Another important issue is gender equality: 65% would like to see more EU measures to promote the equal treatment of men and wome, with 43% saying current action is insufficient.
Regarding different social classes, 84% of respondents say that inequalities in their country are currently important, with 64% thinking that these inequalities wil be more important in five years' time.
The EU is taking several steps to boost employment: The Europe 2020 strategy is a long-term growth and jobs initiative aiming to increase the employment rate of people aged 20–64 to 75%. The EU also helps people find a job across Europe with its job mobility portal Eures. In addition financial assistance is provided: with the European Social Fund, the EU helps people to get work or to improve their skills. The Global Adjustment Fund provides support for people having lost their jobs due to companies shutting down or moving their production outside the EU. There is a special focus on young people entering the labour market: the Youth Employment Initiative is run to support young people who are not in education, employment or training and the European Solidarity Corps offering young people the opportunity to take part in solidarity activities across Europe, has been launched recently.

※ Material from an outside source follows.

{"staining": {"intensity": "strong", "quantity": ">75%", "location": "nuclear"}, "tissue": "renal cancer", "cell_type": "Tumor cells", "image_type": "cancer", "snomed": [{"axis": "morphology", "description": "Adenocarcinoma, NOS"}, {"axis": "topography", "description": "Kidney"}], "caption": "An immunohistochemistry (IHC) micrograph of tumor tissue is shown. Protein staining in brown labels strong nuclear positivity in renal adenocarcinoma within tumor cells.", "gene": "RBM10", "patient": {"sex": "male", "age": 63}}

MEPs approved legislation establishing a platform for better cooperation in combatting undeclared work. They also adopted a report calling for better protection of workers by ending practices of social dumping.
In April the European Commission presented a proposal for a European Pillar of Social Rights to support fair and well-functioning labour markets and welfare systems. The Parliament report on this calls for decent working conditions in all forms of employment, as well as measures to promote a proper work-life balance and fight child poverty.
In addition MEPs are currently working on new rules for posted workers, strengthening rights for parents and carers and a better coordination of social security systems.